■ Assigned task 1:
Decide whether each statement agrees with the comment thread below, and support each yes or no with the decisive words from the thread, quoted verbatim. (a) One comment claims that construction companies can build only temples. (b) One writer says the spelling is probably not one they would practise elsewhere. (c) One comment claims that temples are almost uniquely good for construction companies.
■ Assigned task 2:
Pick up the comment thread about temples and construction companies after its final sentence and keep it going.

Sorry to disappoint if you didnt already guess i picked that up from you. However, its probably not a spelling i would practise elsewhere — too memorable.


Yes, I also appreciated the busniess manager mentioned in https://news.ycombinator.com/item?id=41442464 .

Had the Athenians been speaking to the Melians on the subject of signal/call-sign analysis, would they have said "the boring are anonymous in their masses for they can, while the novel leak identity as they must"?

(Novelty not referring to semantic goodness; I'm afraid just with the purely syntactic category of "number* of distinct code-points employed" my 'hand' would be extremal, both here and in Persia)

* I think I owe the notion to you that as long as one has been given summation, recovering multilinearity from linear elements is easy?


This doesn't really say anything about religions. Constructions company can build a lot of thing. Temples are just happen to be good business at that time.


But temples are almost uniquely good for construction companies.

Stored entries
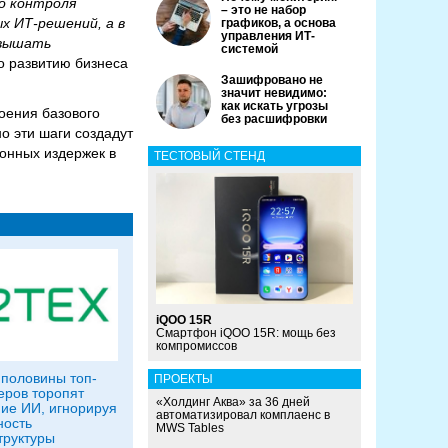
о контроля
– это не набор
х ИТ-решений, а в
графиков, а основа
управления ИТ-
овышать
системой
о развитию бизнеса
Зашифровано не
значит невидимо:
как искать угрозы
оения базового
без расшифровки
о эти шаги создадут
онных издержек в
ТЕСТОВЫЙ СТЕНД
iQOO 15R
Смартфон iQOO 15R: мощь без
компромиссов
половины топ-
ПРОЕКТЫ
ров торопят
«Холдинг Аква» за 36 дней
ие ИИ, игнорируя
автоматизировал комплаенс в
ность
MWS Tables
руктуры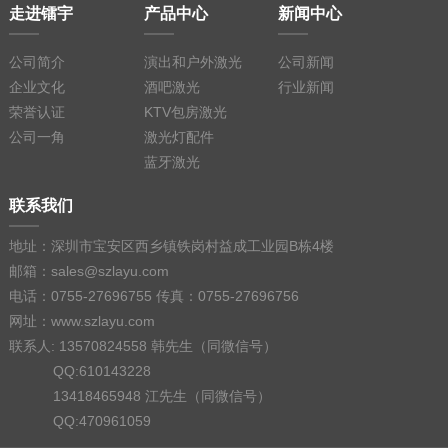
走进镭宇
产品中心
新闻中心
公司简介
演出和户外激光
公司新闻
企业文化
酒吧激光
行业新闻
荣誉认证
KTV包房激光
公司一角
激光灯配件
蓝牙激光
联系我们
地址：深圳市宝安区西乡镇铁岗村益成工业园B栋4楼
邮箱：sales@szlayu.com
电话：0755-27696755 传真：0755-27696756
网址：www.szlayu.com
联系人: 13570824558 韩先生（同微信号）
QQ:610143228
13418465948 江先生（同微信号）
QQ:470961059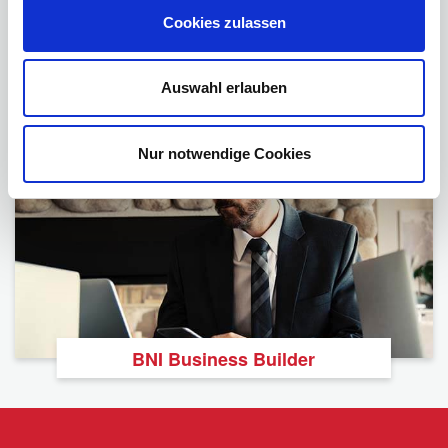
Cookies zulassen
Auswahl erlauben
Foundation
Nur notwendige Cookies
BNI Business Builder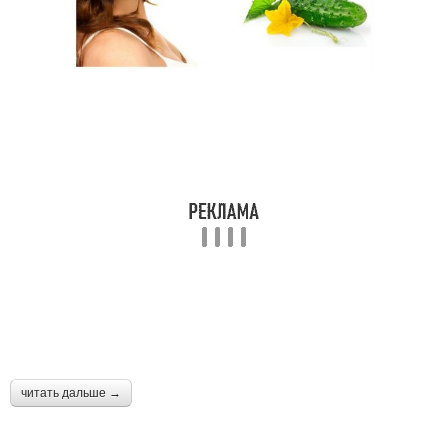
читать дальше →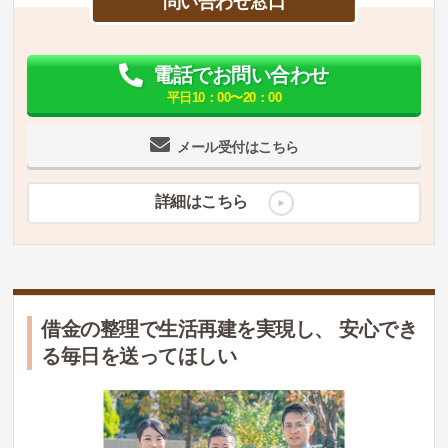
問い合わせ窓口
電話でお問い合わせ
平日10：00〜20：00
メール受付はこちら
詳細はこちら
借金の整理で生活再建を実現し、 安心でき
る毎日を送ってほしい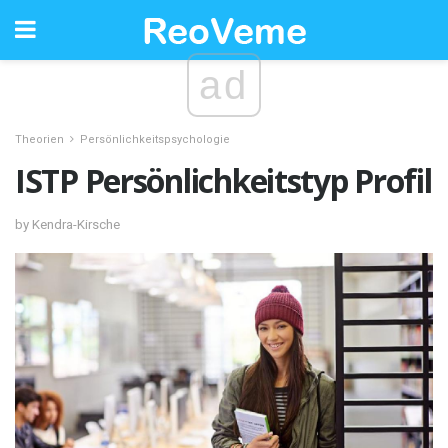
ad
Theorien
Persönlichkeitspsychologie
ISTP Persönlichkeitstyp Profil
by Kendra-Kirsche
==
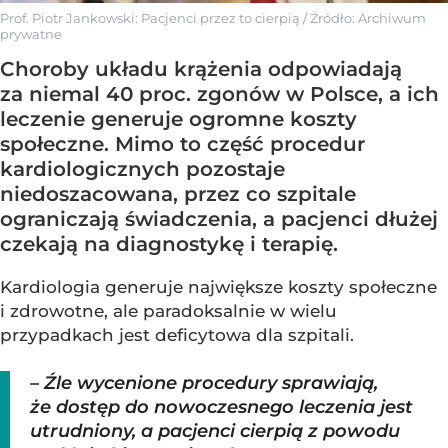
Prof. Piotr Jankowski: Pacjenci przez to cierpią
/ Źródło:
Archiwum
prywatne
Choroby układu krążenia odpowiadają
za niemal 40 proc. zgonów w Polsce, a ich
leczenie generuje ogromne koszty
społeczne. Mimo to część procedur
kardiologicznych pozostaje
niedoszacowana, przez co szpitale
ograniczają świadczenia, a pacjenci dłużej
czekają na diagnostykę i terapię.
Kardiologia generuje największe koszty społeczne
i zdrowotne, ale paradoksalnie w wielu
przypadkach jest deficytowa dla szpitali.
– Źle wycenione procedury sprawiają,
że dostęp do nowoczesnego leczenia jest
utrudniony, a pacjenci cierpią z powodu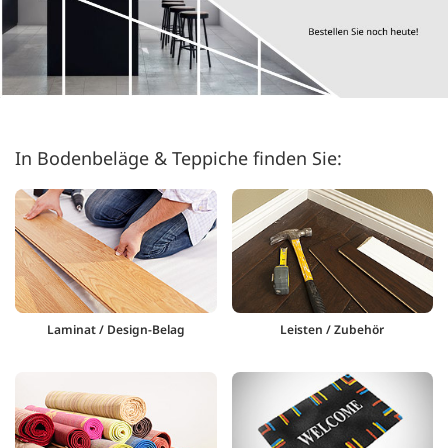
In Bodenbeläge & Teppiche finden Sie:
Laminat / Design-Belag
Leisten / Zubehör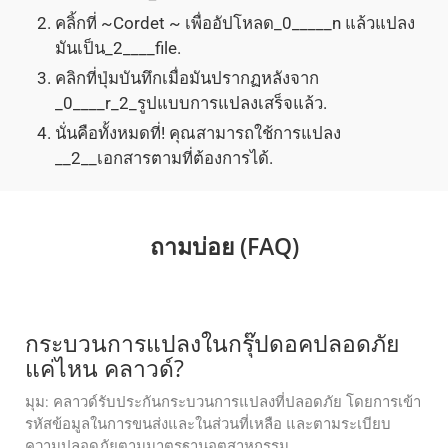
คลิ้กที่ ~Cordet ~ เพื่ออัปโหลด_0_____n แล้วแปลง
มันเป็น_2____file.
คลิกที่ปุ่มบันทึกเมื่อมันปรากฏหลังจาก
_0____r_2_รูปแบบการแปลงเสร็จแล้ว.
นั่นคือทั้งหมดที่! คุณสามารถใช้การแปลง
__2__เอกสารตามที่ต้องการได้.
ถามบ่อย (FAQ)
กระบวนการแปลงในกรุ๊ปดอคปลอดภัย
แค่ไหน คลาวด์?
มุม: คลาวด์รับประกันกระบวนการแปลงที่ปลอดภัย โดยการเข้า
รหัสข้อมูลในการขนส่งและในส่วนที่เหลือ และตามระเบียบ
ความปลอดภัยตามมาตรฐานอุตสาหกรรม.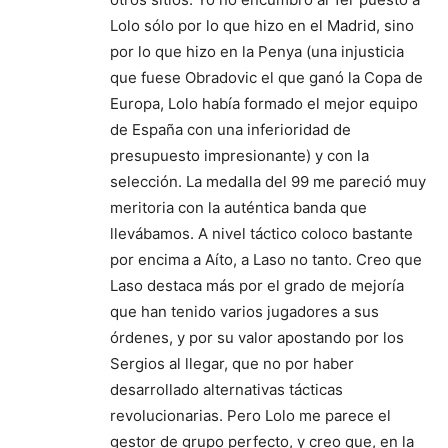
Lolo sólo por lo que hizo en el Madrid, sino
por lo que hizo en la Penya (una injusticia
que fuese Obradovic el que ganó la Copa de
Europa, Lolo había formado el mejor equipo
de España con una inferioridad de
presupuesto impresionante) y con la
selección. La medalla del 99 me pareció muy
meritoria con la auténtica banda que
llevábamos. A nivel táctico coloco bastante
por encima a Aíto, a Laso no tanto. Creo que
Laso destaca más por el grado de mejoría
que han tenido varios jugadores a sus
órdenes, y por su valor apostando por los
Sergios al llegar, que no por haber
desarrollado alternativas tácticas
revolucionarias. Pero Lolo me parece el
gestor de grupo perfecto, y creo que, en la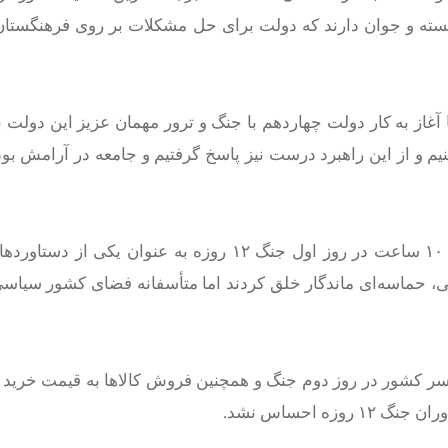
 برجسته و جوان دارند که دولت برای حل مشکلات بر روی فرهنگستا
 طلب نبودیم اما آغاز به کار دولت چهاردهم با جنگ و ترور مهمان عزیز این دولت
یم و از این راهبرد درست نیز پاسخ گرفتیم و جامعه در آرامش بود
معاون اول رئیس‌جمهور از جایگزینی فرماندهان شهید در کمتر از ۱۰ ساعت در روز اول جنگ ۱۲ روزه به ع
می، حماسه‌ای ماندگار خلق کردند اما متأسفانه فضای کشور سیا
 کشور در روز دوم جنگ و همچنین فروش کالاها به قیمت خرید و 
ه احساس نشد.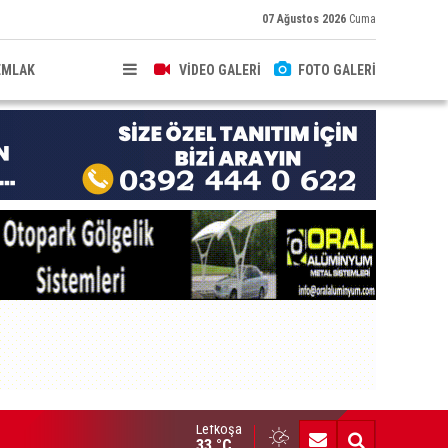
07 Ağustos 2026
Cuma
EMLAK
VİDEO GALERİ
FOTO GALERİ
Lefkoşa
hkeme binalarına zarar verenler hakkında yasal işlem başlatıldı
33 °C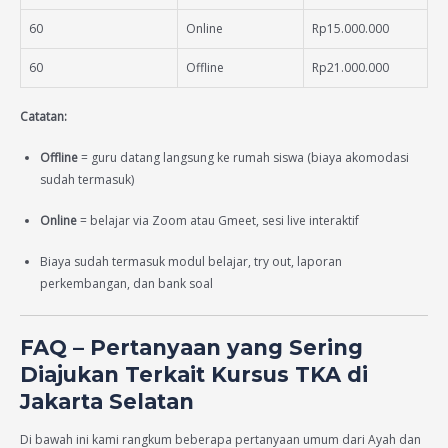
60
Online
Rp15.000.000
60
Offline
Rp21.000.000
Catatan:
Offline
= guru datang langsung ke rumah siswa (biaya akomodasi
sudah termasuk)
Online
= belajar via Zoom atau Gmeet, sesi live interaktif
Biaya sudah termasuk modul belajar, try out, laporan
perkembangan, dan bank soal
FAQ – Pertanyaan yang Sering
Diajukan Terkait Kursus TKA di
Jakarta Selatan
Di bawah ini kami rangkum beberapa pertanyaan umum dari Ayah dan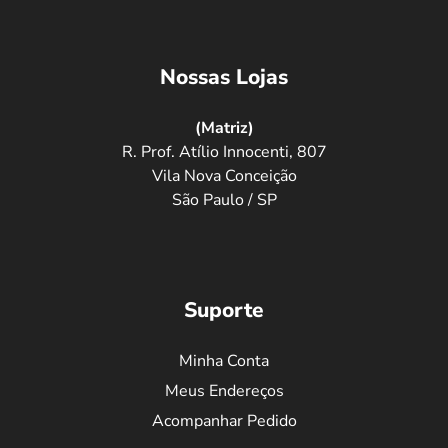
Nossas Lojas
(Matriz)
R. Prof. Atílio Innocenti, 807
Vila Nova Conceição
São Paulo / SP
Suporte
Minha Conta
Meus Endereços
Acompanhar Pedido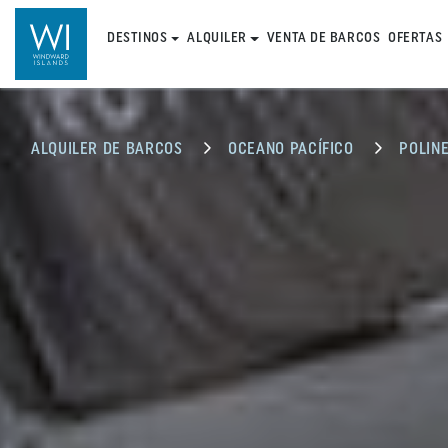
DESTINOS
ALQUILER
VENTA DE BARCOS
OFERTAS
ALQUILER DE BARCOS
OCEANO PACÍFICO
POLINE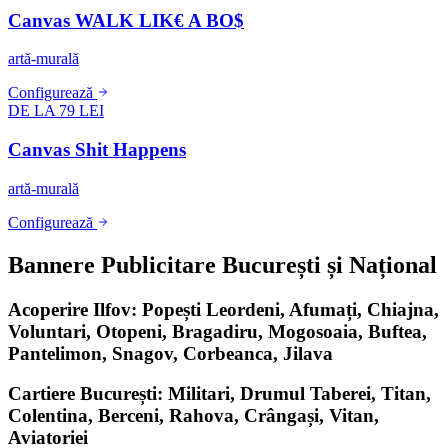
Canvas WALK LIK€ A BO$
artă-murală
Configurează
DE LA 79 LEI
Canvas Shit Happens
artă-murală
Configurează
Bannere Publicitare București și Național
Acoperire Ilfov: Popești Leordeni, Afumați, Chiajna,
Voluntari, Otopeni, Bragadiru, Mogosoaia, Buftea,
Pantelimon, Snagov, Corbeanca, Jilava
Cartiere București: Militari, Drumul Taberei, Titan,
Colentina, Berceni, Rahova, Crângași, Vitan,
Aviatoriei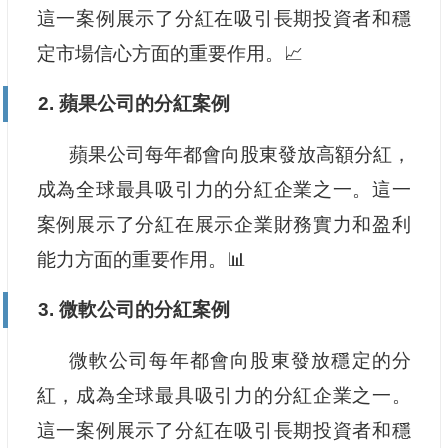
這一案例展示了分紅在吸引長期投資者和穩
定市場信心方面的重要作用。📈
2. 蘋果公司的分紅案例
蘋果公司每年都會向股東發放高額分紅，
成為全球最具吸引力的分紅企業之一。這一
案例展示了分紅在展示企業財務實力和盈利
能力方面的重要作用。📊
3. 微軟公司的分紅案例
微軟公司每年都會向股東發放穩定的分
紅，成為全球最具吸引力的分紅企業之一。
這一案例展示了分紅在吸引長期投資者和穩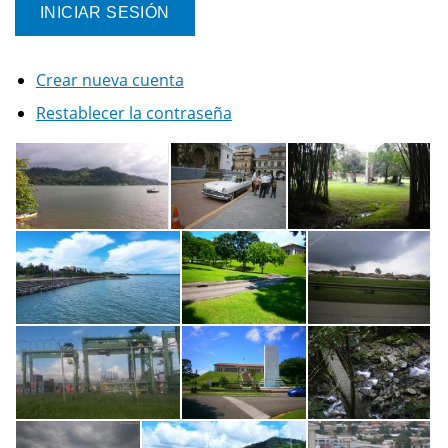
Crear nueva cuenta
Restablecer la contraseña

■ Output 1:
(a) No: "Constructions company can build a lot of thing."
(b) Yes: "its probably not a spelling i would practise elsewhere"
(c) Yes: "But temples are almost uniquely good for construction companies."

■ Output 2:
- the more ornate, the better

- unlike palaces, every town needs at least one, and if you're polytheistic, so much the better

- extremely price-insensitive clients who are content to wait generations

- you can probably easily bulldoze both structures and local opinions that get in the way of construction because you're building for a cause everyone's supposed to worship


There aren’t any examples of state run businesses this old, right? It seems like at 1,500 years governments aren’t robust enough to survive. So any business run by a government would not survive the political upheavals.


The Church of Sinai has operated Saint Catherine's Monastery for nearly 1500 years.

https://en.wikipedia.org/wiki/Saint_Catherine%27s_Monastery


St Catherine's Monastery is not a business


I mean, if you want to argue it's a Non Profit, not a business, go ahead, but I'm not particularly interested in fitting modern tax code and business rules to an entity that has existed for 1500 years.

The organization has existed and has had a need to find funding for it's activities. Since the question was about 'state' run entities, the goal of "making a profit" seemed not particular salient.

Honestly, I thought the more contentious part of this claim was going to be if the Church of Sinai constituted a state.


> I thought the more contentious part of this claim was going to be if the Church of Sinai constituted a state

That is not as contentious, because it's basically autocephalous/self governing.

It's always been a couple dozen loners in the Sinai peninsula maintaining self sufficiency, which is why I don't find it a good example - as there are plenty of similarly old and continuous organizations, but never truly scaled.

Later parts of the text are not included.